▶ **DIRECTIVE**: Tally the lines in the entries below where the string "border" occurs. Reply with the total alone.

▶ **SOURCE DATA**:
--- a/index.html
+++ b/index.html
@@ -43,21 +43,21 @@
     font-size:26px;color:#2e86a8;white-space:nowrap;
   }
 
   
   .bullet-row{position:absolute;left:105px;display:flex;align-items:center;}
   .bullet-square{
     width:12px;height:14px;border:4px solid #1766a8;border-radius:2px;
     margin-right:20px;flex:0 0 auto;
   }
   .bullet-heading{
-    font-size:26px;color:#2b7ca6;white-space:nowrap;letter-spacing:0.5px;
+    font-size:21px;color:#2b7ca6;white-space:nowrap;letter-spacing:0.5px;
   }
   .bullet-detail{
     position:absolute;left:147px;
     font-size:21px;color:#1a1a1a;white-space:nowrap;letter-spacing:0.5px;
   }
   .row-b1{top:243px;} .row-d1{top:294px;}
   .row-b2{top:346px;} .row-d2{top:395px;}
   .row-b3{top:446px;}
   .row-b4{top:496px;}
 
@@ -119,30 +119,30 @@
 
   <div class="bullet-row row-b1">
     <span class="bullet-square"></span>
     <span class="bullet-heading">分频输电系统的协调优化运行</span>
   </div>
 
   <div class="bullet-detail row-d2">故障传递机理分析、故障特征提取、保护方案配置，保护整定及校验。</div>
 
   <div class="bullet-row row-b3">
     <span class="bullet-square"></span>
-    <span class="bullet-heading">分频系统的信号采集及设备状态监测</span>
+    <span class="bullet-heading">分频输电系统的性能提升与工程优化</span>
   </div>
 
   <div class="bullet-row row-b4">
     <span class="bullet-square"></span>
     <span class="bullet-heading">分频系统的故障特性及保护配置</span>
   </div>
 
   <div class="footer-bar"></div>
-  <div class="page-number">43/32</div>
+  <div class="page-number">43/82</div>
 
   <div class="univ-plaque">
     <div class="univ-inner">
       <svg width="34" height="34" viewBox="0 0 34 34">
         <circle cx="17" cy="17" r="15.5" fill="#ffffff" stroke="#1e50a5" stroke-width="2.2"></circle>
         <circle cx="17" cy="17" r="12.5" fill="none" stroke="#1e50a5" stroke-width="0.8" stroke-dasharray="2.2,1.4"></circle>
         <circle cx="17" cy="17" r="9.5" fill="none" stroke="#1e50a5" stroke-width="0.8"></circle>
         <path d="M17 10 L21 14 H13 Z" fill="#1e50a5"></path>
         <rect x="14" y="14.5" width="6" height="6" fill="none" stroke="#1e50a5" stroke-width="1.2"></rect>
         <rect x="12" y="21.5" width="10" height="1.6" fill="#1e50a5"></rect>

--

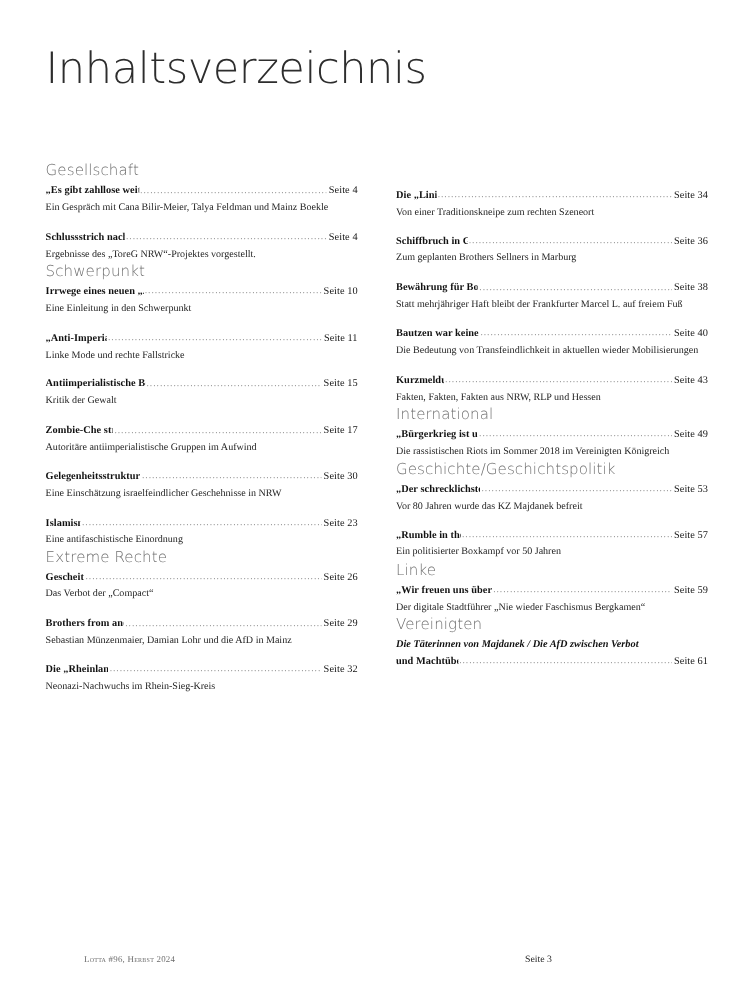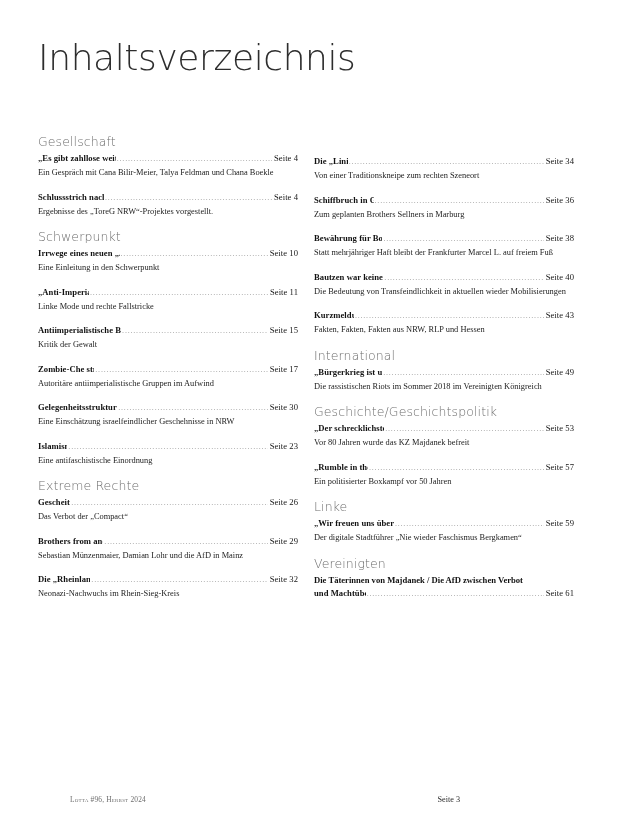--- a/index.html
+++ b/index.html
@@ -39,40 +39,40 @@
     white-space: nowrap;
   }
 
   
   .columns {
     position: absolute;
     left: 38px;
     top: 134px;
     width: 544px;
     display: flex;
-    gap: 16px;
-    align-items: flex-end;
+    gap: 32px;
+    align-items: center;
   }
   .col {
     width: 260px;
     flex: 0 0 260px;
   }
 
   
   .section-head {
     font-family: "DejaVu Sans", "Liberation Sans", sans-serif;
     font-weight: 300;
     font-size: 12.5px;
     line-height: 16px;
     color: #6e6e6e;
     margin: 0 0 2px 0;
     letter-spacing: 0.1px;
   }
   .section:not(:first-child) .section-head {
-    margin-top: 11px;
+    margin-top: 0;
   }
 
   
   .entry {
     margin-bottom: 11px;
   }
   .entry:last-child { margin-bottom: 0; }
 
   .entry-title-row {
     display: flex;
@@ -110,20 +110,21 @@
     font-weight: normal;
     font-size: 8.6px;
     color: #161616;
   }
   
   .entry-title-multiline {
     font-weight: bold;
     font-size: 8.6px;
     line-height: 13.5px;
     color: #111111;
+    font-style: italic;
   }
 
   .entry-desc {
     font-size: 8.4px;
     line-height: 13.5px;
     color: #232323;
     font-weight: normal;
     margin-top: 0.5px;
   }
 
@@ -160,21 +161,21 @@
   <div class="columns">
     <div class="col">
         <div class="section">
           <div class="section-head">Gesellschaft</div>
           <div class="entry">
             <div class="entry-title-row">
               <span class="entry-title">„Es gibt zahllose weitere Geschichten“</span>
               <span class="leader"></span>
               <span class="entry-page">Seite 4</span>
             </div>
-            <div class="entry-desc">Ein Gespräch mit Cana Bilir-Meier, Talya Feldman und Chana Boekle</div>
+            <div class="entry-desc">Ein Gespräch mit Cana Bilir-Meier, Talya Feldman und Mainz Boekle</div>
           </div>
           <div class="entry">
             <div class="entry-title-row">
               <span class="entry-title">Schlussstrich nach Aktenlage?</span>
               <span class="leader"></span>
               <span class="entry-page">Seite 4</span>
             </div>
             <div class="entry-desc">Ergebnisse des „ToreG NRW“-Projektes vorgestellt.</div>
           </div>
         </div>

* * *

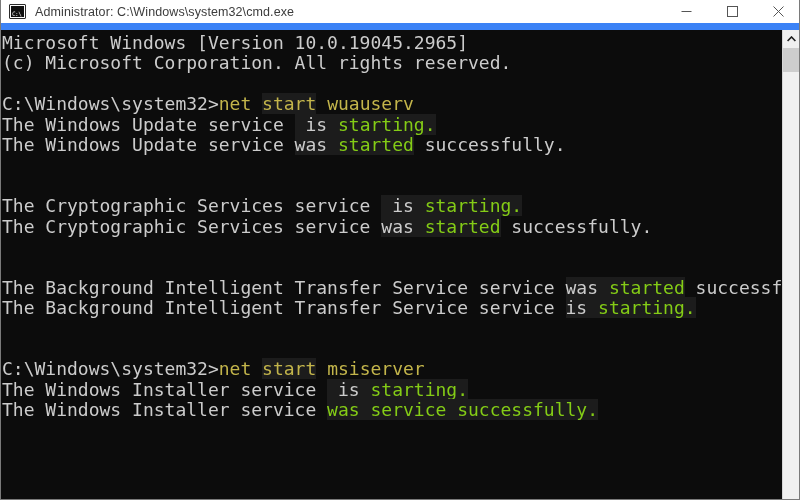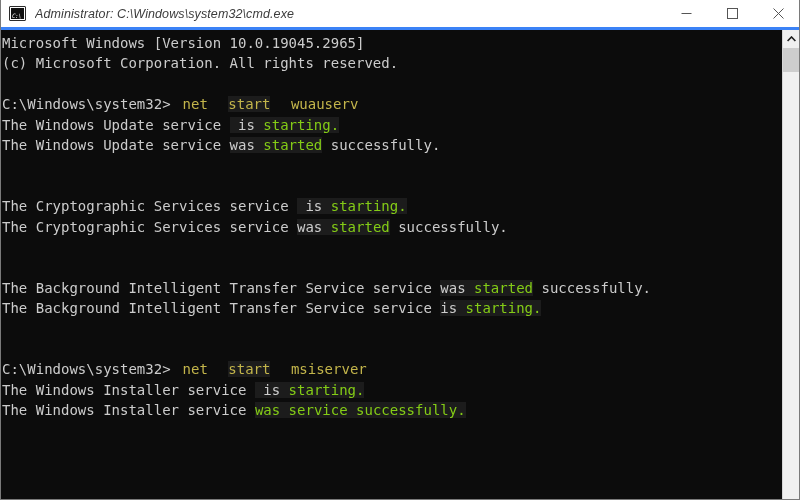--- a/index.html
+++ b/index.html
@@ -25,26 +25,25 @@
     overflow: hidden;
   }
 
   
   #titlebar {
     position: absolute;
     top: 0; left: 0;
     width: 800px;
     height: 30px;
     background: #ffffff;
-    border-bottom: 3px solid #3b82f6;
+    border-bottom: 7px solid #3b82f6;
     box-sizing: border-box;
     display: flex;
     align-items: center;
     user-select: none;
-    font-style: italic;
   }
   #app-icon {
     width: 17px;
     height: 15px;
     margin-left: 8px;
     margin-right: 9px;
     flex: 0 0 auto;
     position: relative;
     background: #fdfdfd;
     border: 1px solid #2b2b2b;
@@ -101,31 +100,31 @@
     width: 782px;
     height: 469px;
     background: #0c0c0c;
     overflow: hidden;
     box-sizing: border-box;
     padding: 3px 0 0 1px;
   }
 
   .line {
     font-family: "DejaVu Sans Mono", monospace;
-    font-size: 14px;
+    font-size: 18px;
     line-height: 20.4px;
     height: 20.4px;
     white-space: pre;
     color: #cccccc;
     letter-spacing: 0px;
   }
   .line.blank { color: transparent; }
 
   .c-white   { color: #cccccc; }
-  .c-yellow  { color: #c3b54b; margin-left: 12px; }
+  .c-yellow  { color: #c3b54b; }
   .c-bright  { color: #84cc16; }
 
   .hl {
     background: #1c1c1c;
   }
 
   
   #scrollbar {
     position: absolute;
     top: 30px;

▶ **RESPONSE AREA**: 6